Intervention de Louis-Jean de Nicolay

Réunion du 8 novembre 2018 à 10h30
Agence nationale de la cohésion des territoires — Discussion en procédure accélérée d'une proposition de loi et d'une proposition de loi organique dans les textes de la commission

Photo de Louis-Jean de NicolayLouis-Jean de Nicolay, rapporteur de la commission de l’aménagement du territoire et du développement durable :

Monsieur le président, madame la ministre, mes chers collègues, le projet d’agence nationale de la cohésion des territoires prévu par la proposition de loi que nous examinons aujourd’hui n’est pas nouveau : dès 2017, de nombreux élus, dont le président du Sénat, avaient demandé la création d’une telle agence.

Nous avions également évoqué cette idée avec le président Maurey dans notre rapport consacré à l’aménagement du territoire en mai 2017. Le Président de la République avait saisi la balle au bond – si je puis m’exprimer ainsi – et annoncé la création prochaine d’une telle structure, d’abord lors de la Conférence nationale des territoires, qui s’est tenue au Sénat le 17 juillet 2017, puis devant le Congrès des maires de France, le 24 novembre 2017.

L’annonce a ensuite été confirmée à plusieurs reprises par le Gouvernement, que ce soit par la voix de Jacques Mézard, de Julien Denormandie ou par vous-même, madame la ministre.

Alors que nous nous apprêtons à examiner le contenu de la proposition de loi, je souhaite vous faire part de trois remarques liminaires.

=======

**Énoncé 1**
Veuillez recopier intégralement l'intervention de Louis-Jean de Nicolay.
**Énoncé 2**
Donnez sous forme de liste JSON de chaînes les lignes des enregistrements situées entre celle qui contient "This is a 0.51" et celle qui contient "road 2 (residential): [(193,213),(410,511)]", ces deux lignes comprises. Mettez une chaîne par ligne, sans les lignes vides, et rien d'autre.

(Données recueillies)
=======

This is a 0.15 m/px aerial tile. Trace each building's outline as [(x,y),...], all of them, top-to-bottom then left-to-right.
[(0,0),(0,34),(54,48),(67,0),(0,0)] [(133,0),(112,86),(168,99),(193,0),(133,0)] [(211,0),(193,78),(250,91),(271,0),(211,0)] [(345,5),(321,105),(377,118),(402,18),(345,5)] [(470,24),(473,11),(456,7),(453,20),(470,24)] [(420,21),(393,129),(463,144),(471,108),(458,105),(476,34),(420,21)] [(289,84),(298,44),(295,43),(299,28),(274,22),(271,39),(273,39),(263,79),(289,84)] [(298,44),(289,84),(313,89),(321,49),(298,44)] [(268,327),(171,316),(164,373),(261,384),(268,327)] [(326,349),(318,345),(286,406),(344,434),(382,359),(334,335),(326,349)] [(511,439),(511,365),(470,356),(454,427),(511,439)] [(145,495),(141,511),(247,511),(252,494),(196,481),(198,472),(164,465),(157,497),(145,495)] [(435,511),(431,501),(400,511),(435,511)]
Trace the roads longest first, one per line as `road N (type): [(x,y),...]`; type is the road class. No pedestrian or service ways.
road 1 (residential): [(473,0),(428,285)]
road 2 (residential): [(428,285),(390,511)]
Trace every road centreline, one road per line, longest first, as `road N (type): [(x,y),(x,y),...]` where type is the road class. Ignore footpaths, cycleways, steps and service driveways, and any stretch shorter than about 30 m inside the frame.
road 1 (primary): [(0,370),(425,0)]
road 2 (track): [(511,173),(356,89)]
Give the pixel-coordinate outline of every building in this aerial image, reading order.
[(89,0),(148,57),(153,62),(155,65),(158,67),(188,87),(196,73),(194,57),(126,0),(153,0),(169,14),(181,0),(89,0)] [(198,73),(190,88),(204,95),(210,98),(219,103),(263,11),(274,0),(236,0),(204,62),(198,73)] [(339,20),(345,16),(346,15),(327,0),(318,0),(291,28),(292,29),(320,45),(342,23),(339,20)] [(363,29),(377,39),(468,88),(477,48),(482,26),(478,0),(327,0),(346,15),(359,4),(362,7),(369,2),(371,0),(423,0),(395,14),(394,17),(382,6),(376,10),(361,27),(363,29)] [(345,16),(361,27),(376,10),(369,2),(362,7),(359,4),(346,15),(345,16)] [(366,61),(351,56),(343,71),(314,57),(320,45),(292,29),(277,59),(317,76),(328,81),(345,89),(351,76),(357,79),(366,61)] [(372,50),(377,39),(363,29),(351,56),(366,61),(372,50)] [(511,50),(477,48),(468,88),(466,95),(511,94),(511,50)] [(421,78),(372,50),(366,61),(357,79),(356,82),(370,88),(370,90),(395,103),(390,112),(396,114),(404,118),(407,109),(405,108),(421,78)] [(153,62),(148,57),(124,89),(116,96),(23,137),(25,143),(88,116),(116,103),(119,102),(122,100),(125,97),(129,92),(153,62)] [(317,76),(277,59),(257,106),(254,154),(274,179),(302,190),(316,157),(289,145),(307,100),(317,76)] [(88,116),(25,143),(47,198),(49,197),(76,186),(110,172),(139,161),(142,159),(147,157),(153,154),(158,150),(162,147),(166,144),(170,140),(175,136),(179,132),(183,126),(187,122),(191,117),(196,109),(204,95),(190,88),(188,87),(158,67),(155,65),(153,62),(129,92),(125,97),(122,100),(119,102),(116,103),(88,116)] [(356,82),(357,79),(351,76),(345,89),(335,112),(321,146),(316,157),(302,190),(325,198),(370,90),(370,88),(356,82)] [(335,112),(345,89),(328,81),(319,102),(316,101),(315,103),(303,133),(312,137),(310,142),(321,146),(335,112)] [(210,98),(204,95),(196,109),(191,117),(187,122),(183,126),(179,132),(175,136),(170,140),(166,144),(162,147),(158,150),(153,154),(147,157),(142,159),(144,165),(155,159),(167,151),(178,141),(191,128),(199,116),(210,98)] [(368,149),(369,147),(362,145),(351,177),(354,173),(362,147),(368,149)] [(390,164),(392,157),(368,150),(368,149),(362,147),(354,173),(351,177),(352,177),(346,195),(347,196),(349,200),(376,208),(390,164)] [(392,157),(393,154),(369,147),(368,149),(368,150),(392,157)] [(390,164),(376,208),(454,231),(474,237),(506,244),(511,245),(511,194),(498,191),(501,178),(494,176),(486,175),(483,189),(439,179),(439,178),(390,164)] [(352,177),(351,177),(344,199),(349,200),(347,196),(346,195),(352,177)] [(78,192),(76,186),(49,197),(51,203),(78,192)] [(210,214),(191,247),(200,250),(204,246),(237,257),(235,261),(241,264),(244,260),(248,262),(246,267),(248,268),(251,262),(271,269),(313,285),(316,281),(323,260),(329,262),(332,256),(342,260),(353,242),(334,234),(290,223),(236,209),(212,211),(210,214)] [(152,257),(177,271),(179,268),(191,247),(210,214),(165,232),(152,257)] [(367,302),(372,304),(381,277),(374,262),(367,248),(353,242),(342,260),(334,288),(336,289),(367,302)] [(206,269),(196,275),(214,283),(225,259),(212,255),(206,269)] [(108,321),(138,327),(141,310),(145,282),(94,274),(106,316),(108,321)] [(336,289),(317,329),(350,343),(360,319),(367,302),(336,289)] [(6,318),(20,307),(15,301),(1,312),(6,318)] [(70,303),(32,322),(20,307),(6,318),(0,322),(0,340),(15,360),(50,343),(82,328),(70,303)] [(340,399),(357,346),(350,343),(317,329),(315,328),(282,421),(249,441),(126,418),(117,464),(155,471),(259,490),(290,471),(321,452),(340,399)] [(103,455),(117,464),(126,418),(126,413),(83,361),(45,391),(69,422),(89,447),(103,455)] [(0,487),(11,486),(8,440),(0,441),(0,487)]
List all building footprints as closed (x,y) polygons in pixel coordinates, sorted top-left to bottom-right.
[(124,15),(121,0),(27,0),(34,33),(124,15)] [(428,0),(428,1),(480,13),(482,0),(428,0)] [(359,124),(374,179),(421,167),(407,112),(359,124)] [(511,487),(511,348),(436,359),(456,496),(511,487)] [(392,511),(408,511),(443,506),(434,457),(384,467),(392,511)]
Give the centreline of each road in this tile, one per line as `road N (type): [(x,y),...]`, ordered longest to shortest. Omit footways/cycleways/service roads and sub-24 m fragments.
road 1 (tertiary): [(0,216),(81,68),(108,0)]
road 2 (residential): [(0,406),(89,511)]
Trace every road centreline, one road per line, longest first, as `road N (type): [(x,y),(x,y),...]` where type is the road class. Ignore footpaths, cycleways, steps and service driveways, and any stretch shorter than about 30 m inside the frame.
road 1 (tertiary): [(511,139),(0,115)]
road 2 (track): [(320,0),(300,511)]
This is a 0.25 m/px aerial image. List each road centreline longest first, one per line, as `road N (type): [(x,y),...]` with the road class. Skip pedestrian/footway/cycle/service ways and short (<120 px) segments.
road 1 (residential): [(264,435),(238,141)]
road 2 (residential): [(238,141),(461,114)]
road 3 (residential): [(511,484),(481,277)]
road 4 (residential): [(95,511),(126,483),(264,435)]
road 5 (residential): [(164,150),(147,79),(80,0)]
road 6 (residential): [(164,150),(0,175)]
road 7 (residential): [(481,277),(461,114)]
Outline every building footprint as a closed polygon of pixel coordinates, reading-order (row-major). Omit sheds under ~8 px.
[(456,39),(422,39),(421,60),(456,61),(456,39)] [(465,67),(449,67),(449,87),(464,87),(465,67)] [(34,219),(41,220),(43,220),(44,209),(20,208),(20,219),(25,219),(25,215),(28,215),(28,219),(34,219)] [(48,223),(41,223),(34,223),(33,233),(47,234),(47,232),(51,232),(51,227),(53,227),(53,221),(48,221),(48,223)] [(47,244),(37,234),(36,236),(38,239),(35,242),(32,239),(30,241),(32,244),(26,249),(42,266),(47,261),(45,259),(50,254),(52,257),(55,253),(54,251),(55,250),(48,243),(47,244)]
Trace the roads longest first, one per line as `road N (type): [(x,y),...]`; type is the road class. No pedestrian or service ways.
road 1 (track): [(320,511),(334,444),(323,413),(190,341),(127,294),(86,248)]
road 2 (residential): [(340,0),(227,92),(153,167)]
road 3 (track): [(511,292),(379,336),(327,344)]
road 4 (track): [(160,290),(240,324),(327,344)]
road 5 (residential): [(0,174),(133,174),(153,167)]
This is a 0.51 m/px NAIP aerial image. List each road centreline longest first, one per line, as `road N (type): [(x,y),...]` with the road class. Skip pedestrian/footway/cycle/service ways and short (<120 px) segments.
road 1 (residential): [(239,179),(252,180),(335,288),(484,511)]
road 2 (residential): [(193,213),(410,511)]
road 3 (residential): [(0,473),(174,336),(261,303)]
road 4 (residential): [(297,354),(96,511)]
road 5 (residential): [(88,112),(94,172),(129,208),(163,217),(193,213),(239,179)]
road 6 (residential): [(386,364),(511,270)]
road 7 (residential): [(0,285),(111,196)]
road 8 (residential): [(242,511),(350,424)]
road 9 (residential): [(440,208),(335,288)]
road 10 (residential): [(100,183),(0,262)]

=======

**Corrigé 1**
Intervention de Louis-Jean de Nicolay

Réunion du 8 novembre 2018 à 10h30
Agence nationale de la cohésion des territoires — Discussion en procédure accélérée d'une proposition de loi et d'une proposition de loi organique dans les textes de la commission

Photo de Louis-Jean de NicolayLouis-Jean de Nicolay, rapporteur de la commission de l’aménagement du territoire et du développement durable :

Monsieur le président, madame la ministre, mes chers collègues, le projet d’agence nationale de la cohésion des territoires prévu par la proposition de loi que nous examinons aujourd’hui n’est pas nouveau : dès 2017, de nombreux élus, dont le président du Sénat, avaient demandé la création d’une telle agence.

Nous avions également évoqué cette idée avec le président Maurey dans notre rapport consacré à l’aménagement du territoire en mai 2017. Le Président de la République avait saisi la balle au bond – si je puis m’exprimer ainsi – et annoncé la création prochaine d’une telle structure, d’abord lors de la Conférence nationale des territoires, qui s’est tenue au Sénat le 17 juillet 2017, puis devant le Congrès des maires de France, le 24 novembre 2017.

L’annonce a ensuite été confirmée à plusieurs reprises par le Gouvernement, que ce soit par la voix de Jacques Mézard, de Julien Denormandie ou par vous-même, madame la ministre.

Alors que nous nous apprêtons à examiner le contenu de la proposition de loi, je souhaite vous faire part de trois remarques liminaires.

**Corrigé 2**
[
  "This is a 0.51 m/px NAIP aerial image. List each road centreline longest first, one per line, as `road N (type): [(x,y),...]` with the road class. Skip pedestrian/footway/cycle/service ways and short (<120 px) segments.",
  "road 1 (residential): [(239,179),(252,180),(335,288),(484,511)]",
  "road 2 (residential): [(193,213),(410,511)]"
]